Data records
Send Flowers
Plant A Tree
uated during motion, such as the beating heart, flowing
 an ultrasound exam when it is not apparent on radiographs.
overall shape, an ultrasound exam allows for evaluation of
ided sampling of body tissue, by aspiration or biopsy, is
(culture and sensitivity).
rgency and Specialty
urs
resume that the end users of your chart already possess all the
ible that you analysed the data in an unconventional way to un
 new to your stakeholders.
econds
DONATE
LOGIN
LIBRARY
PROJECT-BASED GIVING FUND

==

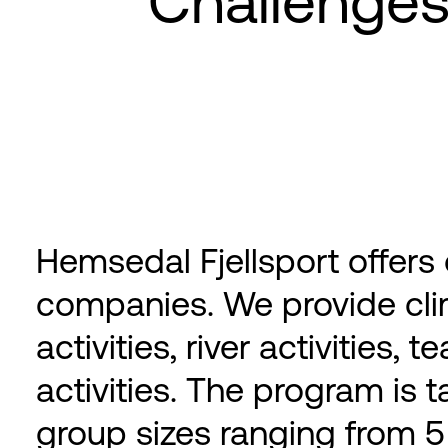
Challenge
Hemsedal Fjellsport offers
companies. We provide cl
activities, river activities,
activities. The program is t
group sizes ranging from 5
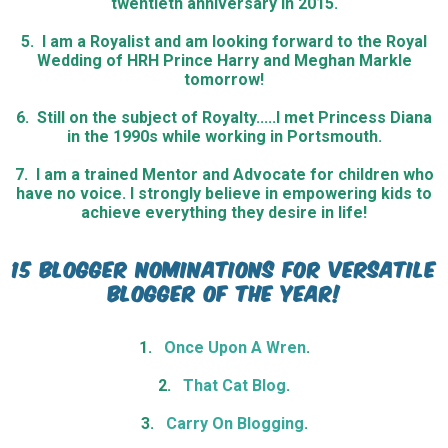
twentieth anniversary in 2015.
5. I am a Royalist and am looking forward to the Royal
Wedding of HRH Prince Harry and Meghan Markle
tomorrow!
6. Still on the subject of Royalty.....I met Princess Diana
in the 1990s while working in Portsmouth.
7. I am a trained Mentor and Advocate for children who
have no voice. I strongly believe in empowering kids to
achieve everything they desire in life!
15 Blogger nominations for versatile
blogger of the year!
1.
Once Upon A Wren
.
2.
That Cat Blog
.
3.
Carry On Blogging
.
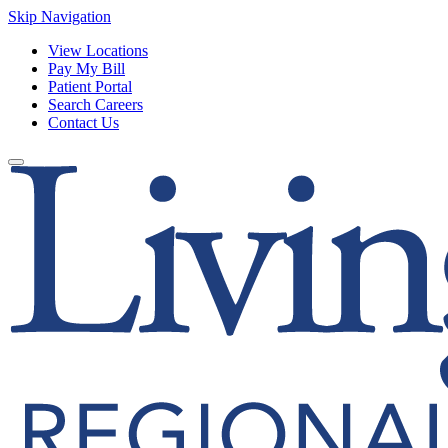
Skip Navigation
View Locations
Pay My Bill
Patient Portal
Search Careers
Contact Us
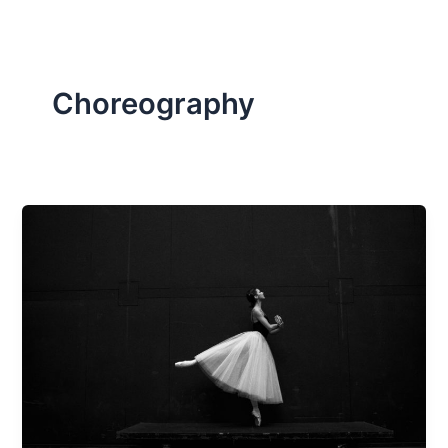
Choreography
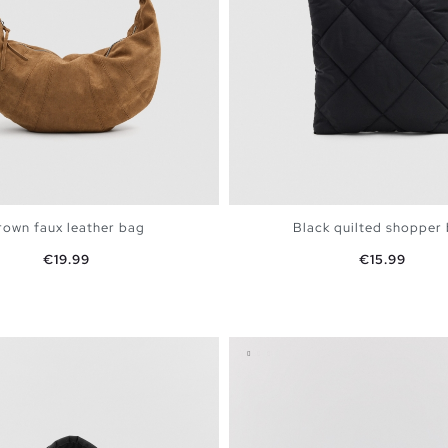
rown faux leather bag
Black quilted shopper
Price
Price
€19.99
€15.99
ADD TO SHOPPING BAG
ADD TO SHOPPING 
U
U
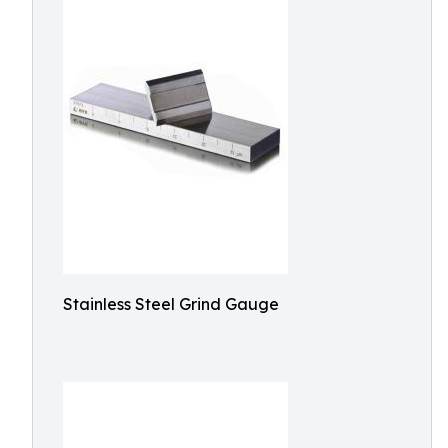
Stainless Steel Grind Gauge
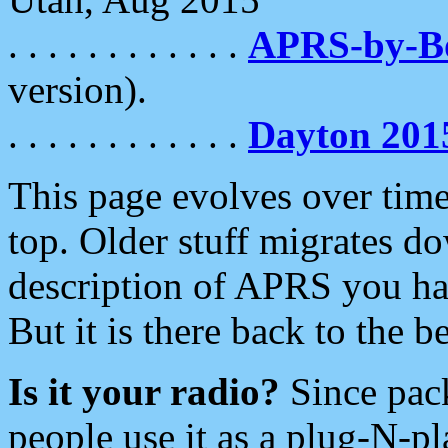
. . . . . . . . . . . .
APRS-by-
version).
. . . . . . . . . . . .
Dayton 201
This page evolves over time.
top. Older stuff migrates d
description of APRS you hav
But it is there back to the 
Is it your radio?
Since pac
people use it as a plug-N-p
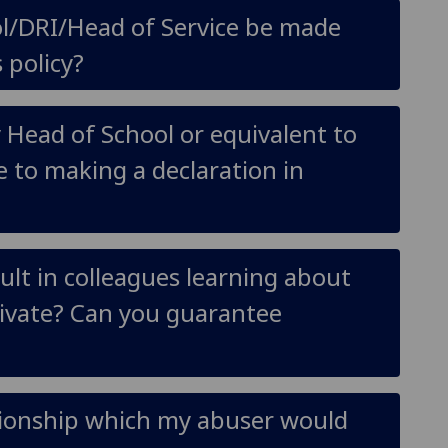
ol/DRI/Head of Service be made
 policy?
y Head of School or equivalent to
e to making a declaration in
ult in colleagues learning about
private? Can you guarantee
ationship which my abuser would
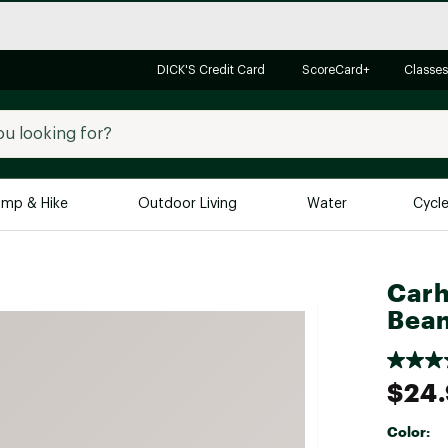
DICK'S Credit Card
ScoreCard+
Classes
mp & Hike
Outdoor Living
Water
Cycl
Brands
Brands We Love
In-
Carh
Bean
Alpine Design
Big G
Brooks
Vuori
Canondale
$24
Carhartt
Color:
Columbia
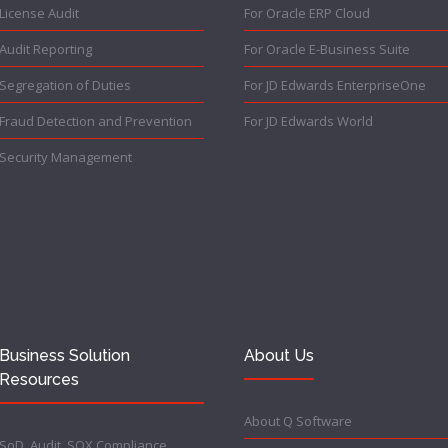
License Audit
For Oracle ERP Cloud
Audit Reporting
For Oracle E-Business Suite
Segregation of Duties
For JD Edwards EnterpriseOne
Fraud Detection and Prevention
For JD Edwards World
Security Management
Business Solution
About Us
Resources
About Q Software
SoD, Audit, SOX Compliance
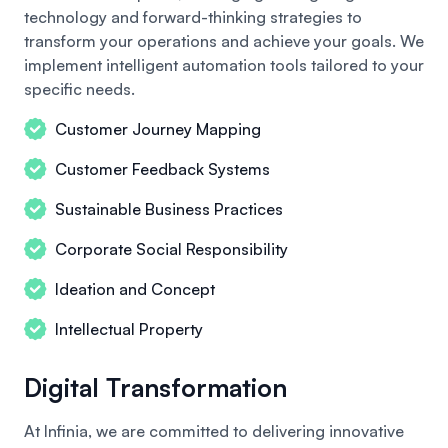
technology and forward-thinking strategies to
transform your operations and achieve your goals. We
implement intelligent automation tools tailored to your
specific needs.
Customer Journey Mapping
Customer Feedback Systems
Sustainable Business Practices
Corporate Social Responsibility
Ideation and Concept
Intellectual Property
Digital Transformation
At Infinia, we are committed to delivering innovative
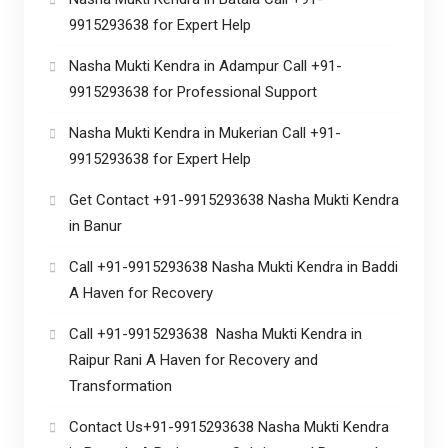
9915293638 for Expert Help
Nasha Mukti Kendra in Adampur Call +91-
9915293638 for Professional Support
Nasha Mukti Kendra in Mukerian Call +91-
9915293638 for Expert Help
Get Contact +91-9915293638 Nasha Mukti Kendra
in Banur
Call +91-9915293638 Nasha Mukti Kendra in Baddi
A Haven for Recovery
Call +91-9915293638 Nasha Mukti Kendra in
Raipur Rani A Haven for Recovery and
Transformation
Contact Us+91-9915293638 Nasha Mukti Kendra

— Problem to work on —
Only lines containing "Edwards" belong in the answer; copy every such line from the records.

— Response to this task —
For JD Edwards EnterpriseOne
For JD Edwards World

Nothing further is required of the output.